No trip to Death Valley would be complete without a visit to Zabriskie Point. And all suggestions say you should be there at sunrise. We missed that. I have looked at images from sunrise and they are lovely. However even in flat late afternoon light with buffeting winds, the views were beyond glorious. One friend said about the Grand Canyon that your eyes just can’t rest at any one point. I’d venture to say the same thing about the views at Zabriskie. The ever-changing layers are unimaginable. I walked a big semi-circle in one direction looking at all of it and then backtracked and did it again. There are lots of duplicate views in my original images but each time I looked, it was like seeing it for the first time.

SW Trip part 11

 

Sunrise at Furnace Creek.

I was not moving fast, making some tea, waking up. Jennifer and looked out her window in the back of the coach and said “Teri, go outside. Take your camera. It’s real pretty.” She was right. I should listen to Jennifer.

SW Trip part 10

 

2016 in Death Valley is predicted to be a year of a Super Bloom! We were there at the beginning when Desert Gold (geraea canescens) was beginning to carpet the low-lying areas of the park. We saw vast areas of the gold flowers off in the distance and along the road to Badwater Basin. By the time we stopped to look at them, the wind had come up and made flower photos very difficult! I did my best.

SW Trip part 9

 

Death Valley is a place of broad vistas and eroded rock, sand and salt. And wind. We arrived in the evening just before sunset and began to orient ourselves. We quickly figured out that we would not be able to see many of the park’s big attractions. You really do need a some kind of a rugged, high clearance vehicle to do that and the 33 foot coach didn’t qualify. There was still plenty for us to do.

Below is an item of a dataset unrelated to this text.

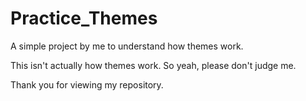 # Practice_Themes
A simple project by me to understand how themes work.

This isn't actually how themes work.
So yeah, please don't judge me.

Thank you for viewing my repository.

In the morning we headed out from Furnace Creek to Golden Canyon for a three mile hike and then to Badwater Basin. As the day went by, it was apparent that the weather was changing. We stopped at Zabriski Point (see another blog post) and then the old borax works. At that point the wind was blowing very hard, shaking the coach as we drove down the road and we needed to find some place to hunker down for the rest of the day. So we returned to Furnace Creek where we were protected from the strong gusts. That night we went to sleep listening to raindrops on the roof. In the morning it was dry and seemed calm. We stopped at Salt Creek, a desert oasis and home to an endangered pupfish and then went on to Stovepipe Wells. Again the wind was howling and a strong gust pulled the door right out of my hands. It had some minor damage but Jennifer was able to repair it using some inappropriate tools and lots of elbow grease. What a relief when the door closed again. After a less-than-satisfying lunch at a the only restaurant we moved on, crossing over at least two mountain ranges and out of the park.